6. We have a total disregard for anyone’s feelings or thoughts but our own.

That is sooo mostly NOT true. We don’t like to argue. Rather, we don’t really trust anyone else’s ability to argue without their feelings being irreparable hurt. As a result, when it becomes apparent that neither of us are going to end up on the same page, we’re done. It’s not a disregard for your thoughts. We’ve heard them. We’ve processed them. We don’t agree and we’re ready to move on. Just because it doesn’t take us a long time to recoil and/or move forward doesn’t mean we don’t care.

7. Alone time and/or moments of silence are detrimentally essential.

Only children have spent most of their formative lives being self-reliant. That is, we’re pretty used to dealing with our shit on our own. When we’re upset all we want is to be alone. The less time we’re allowed to deal, the more furious we get. We’ll talk it out, promise….just not right now, okay.

8. We’re not anti-social and we’re not altogether introverts.

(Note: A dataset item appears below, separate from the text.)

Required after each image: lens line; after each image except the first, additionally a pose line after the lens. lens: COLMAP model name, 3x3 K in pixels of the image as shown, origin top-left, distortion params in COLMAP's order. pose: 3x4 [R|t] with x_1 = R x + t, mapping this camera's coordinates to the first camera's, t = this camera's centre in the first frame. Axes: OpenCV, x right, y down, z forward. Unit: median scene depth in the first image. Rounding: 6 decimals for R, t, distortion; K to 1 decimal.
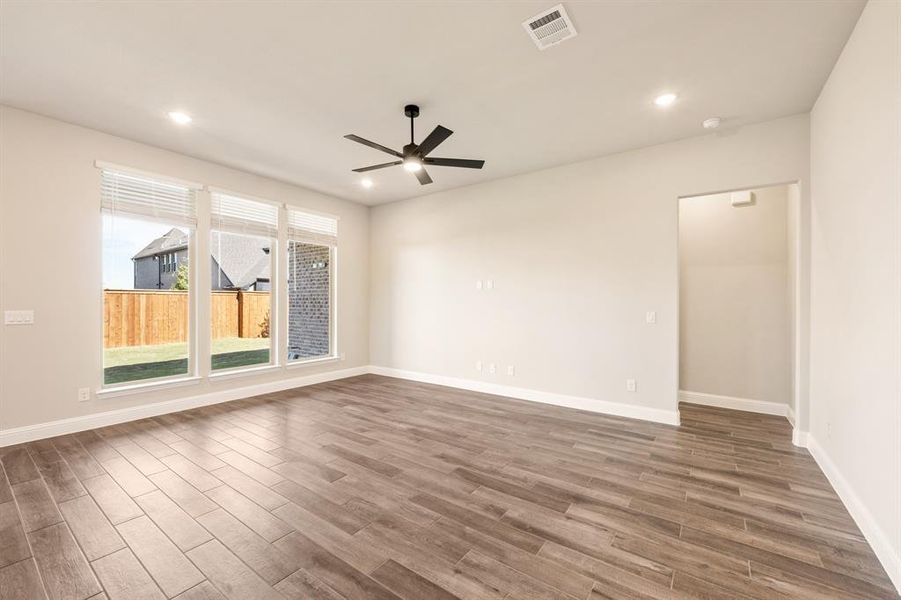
lens RADIAL K [[368.7, 0, 447.1], [0, 368.7, 302.0], [0, 0, 1]] dist [0.003839, 0.000514]
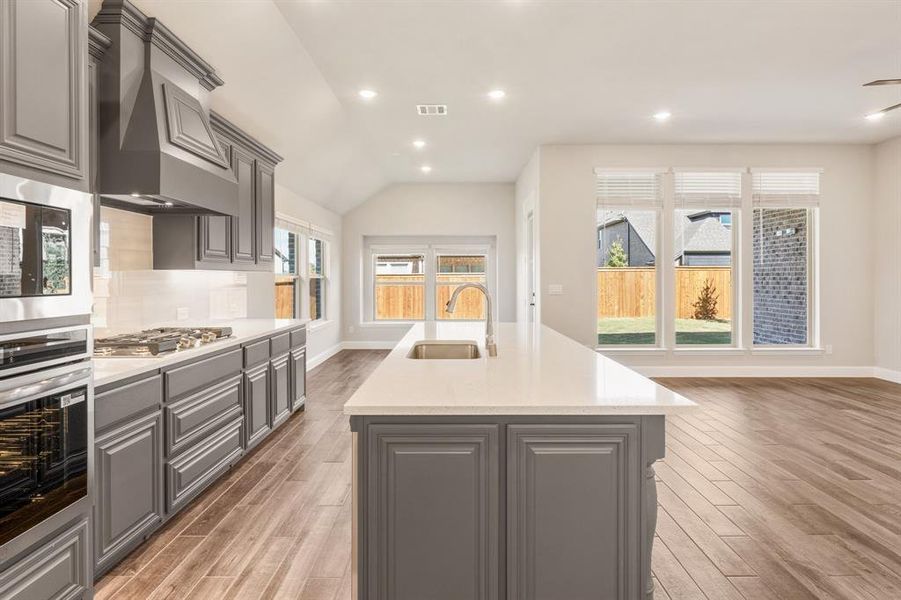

We’re not shy and we’re pretty far from anti-social. As a matter of fact, most only children are actually quite popular. However, we’re overtly conscious of personal boundaries and have extreme reservations about invading people’s space. Chances are unless a little liquid courage is involved we won’t be readily approaching anyone in unfamiliar settings.

9. Attention seeking behavior is nonsensical to us.

Of course it is.  After all,  we never really had to vie for attention at home. It kinda was all about us, so we don’t grow up with the same insecurities or need to stand out. The push to be our parents every accomplishment kinda solved that for us.  We learnt to rely on accomplishments to get us most of the attention we need. For the most part, most only kids shy away from attention or situations that offer a potential for rejection.

10. We’re really good at keeping secrets.

When you’re in a close relationship it’s natural to share things with each other. Growing up with a sibling, it’s almost second nature to gab to your sis or bro without giving thought to private boundaries. Even though only children have no issues developing substantial friendships and often consider their best friends the siblings they choose, it’s not as natural for us to gossip.

11. We’re unforgiving.

Only children are often given the inaccurate distinction of being unforgiving. That too is quite untrue. In some ways, only kids don’t need people in the way many others do. We don’t develop a sense of codependency and are far more content “doing bad all by ourselves.” We’re not zero tolerance people, we just have a far better understanding of what our deal breakers are and are far better at identifying/isolating toxic relationships. On the other hand, compromising doesn’t come that easy to us either.

12. We’re more mature.

Only children tend to be more mature; simply because they’ve spent far more of their formative years with adults. As a result, adults who grew up as only children can often be found surrounded by friends outside of their age group.

At the end of the day, though different “categories” of persons may share the same attributes, that in no way can be expected to define anyone person. There are far more psychological studies today that negate the aforementioned impressions of person’s who grow up as only children.

Are you or someone you know and only child? What are your thoughts on adults with OCS?